__EXERCISE DETAILS__. Convert the rows into a numbered list, starting at the first line and ending at the line that contains "It reads 4100rpm", with blank lines left out.

__DATASET EXTRACT__.
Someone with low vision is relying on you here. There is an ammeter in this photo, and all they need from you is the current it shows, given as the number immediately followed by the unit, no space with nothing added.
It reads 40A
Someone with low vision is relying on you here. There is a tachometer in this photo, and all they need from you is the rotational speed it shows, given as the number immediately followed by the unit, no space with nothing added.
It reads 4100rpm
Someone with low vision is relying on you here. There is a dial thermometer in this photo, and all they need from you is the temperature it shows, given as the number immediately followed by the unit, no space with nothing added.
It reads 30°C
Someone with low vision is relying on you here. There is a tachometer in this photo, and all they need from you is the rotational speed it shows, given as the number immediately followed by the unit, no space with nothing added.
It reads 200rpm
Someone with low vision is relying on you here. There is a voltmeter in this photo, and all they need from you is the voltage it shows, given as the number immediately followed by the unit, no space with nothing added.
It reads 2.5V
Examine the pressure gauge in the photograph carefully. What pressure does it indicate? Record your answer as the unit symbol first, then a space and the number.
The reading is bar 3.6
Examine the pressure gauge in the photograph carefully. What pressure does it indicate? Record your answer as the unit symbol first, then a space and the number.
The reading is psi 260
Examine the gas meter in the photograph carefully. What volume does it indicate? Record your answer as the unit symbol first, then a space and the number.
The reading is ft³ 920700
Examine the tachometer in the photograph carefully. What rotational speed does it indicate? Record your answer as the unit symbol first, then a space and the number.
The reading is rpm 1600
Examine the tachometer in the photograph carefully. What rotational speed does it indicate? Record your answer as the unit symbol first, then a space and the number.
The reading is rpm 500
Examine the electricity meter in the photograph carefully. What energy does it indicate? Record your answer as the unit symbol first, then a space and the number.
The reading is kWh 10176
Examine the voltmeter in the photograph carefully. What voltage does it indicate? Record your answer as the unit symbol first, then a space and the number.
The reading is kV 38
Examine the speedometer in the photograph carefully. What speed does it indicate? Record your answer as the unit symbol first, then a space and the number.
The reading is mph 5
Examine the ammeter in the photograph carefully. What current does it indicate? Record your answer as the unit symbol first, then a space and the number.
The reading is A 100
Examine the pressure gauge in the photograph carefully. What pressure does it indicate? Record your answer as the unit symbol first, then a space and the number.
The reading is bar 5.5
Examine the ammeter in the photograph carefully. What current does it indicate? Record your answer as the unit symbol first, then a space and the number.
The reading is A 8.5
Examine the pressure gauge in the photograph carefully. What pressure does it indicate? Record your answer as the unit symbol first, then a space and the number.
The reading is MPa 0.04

__ANSWER FOR THE TASK__.
1. Someone with low vision is relying on you here. There is an ammeter in this photo, and all they need from you is the current it shows, given as the number immediately followed by the unit, no space with nothing added.
2. It reads 40A
3. Someone with low vision is relying on you here. There is a tachometer in this photo, and all they need from you is the rotational speed it shows, given as the number immediately followed by the unit, no space with nothing added.
4. It reads 4100rpm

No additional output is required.